PROBLEMA 1: No artigo sobre a vigência da contravenção do art. 32 da LCP, quem foi o relator do RHC nº 8.151-SP?
PROBLEMA 2: Prolongue o artigo sobre a vigência da contravenção do art. 32 da LCP, começando logo depois da última frase apresentada.

ARTIGO:
Contravenção do art. 32 da LCP não foi revogada pelo art. 309 do código nacional de trânsito

1. A
contravenção do art. 32 da LCP, após a edição do novo Código Nacional de
Trânsito, tornou-se tema de relativa polêmica.  A discussão diz respeito à
sua vigência.

Em
dois julgamentos relativamente recentes, ambos por unanimidade, o Superior
Tribunal de Justiça admitiu a derrogação (art. 32:  “Dirigir,
sem a devida habilitação, veículo na via pública, ou embarcação a motor em
águas públicas”
) da primeira parte do dispositivo pelo art. 309 do
Código de Trânsito (Dirigir veículo automotor, em via pública, sem
a
devida permissão para dirigir ou habilitação ou, ainda, se
cassado o direito de dirigir, gerando perigo de dano
).

No
RHC nº 8.151-SP, 6ª Turma, Rel. Ministro Luiz Vicente
Cernicchiaro (DJU de 15.03.99, p. 290), destacou-se que “o Código de
Trânsito disciplinou às inteiras a matéria jurídica relativa ao trânsito de
veículos na via pública. Deu-se revogação orgânica. A lei posterior de modo
integral disciplinou o instituto considerado pela legislação revogada. A
contravenção foi substituída pelo crime, mesmo porque a doutrina moderna
repudia as infrações de perigo abstrato. A primeira deixou o rol das infrações
penais. A lei nova mais favorável é retroativa. A contravenção deixou de
existir por superveniência de lei que considerou crime o respectivo fato. A
conduta do art. 32 da LCP teve sua natureza transformada em espécie penal mais
grave. A contravenção deixou de existir; cedeu espaço ao crime. A lei penal
mais severa não alcança fatos anteriores”

ENTRADAS SELECIONADAS:
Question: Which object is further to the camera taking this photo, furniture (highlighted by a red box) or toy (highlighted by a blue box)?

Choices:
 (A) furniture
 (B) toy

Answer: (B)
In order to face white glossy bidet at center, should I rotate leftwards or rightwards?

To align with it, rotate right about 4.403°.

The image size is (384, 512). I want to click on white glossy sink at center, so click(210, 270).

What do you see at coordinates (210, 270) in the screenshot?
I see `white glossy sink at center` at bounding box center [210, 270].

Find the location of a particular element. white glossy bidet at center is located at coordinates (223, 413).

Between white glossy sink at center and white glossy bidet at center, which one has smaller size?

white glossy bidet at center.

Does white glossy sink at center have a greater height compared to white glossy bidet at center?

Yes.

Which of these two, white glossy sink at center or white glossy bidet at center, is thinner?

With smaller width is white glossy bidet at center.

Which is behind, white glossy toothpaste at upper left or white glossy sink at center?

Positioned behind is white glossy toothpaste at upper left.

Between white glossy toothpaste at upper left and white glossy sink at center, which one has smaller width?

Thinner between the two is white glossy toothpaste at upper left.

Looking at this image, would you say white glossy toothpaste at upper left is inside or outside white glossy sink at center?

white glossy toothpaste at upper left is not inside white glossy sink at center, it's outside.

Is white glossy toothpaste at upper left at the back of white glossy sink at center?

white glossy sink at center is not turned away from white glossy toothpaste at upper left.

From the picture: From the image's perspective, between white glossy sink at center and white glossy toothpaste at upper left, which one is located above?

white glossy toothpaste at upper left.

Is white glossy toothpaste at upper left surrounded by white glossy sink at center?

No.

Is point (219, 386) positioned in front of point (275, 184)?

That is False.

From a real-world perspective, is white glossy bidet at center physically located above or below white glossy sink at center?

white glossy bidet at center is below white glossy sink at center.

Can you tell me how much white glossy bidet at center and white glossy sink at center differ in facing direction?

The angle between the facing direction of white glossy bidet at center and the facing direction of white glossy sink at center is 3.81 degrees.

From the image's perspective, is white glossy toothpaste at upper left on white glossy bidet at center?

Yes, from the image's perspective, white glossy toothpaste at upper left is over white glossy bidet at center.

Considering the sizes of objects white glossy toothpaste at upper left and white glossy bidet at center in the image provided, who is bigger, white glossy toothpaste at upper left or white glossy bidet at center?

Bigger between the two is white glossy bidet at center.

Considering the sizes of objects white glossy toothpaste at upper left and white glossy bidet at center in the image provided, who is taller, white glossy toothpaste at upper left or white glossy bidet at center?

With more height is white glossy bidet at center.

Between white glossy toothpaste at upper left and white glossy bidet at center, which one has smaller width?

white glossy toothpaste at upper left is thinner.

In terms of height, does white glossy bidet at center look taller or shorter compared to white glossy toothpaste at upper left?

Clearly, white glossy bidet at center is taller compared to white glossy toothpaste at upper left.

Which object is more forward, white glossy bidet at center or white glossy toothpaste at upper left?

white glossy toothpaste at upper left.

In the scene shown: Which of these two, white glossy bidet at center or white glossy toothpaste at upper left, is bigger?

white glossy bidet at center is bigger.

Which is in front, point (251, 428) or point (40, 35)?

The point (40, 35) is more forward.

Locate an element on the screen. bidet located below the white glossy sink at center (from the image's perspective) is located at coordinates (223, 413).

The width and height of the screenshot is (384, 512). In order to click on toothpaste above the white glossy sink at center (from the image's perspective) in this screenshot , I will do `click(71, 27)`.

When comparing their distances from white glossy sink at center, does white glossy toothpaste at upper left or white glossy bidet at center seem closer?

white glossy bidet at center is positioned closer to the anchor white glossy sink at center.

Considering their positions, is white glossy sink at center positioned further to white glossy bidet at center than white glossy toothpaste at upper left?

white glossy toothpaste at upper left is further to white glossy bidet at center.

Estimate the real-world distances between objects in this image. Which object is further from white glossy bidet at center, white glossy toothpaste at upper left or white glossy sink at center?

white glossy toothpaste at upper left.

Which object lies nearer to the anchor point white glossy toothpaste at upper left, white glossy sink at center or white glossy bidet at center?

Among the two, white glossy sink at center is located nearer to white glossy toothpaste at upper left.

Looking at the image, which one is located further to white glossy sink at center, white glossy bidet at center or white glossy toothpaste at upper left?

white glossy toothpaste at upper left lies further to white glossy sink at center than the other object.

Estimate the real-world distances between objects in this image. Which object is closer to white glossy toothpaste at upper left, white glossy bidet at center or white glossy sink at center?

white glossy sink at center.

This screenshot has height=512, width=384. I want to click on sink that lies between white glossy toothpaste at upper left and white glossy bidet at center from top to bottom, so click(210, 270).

RESPOSTA 1: O Ministro Luiz Vicente Cernicchiaro.

RESPOSTA 2:
No
RHC nº 8.182, também pela 6ª Turma, Rel. o Ministro
Fernando Gonçalves (DJU de 22.03.99, p. 256/7), foi estabelecido: “1º) simplesmente dirigir veículo automotor sem habilitação
configura mera infração administrativa (CT, art. 162, I) e não crime (CT, art.
309). O delito depende de o motorista dirigir de forma anormal; 2º) o art. 32
da LCP, que definia a direção sem habilitação, foi derrogado pelo art. 309 do
CT. O dispositivo subsiste somente em relação a “embarcações”; 3º) se
a direção normal sem habilitação ocorreu antes da vigência do CT deve ser declarada
extinta a punibilidade, a teor dos arts. 5º, XL, da
CF, e 2º, “caput” e 107, III, do CP (“abolitio
criminis”)
.

Na
ótica destes dois julgados, o novo tipo (art. 309 do CT) agregou um dado à
figura contravencional (dirigir veículo automotor em via pública, gerando
perigo de dano) que não consiste num mero detalhamento da descrição típica
anterior, mas em característica nova que no tipo antigo não está nem
necessária, nem lógica, nem implicitamente contida. Ao agregar o requisito
típico especializante, inaugurou uma nova relação
típica proibitiva, descriminante da relação anterior, porque o legislador
deliberou restringir o âmbito de incidência da punibilidade da conduta de
dirigir sem habilitação (No mesmo sentido doutrinam Damásio de Jesus, Crimes de
Trânsito, p. 187; Victor Eduardo Rios Gonçalves, A Derrogação da Contravenção
do Art. 32 da LCP, Boletim IBCCrim
nº 65, de abril de 1998, pág. 4, e Fernando Célio de
Britto Nogueira, O novo Código de Trânsito revogou ou não as contravenções dos arts. 32 e 34 da LCP ? – publicado na Internet).

2.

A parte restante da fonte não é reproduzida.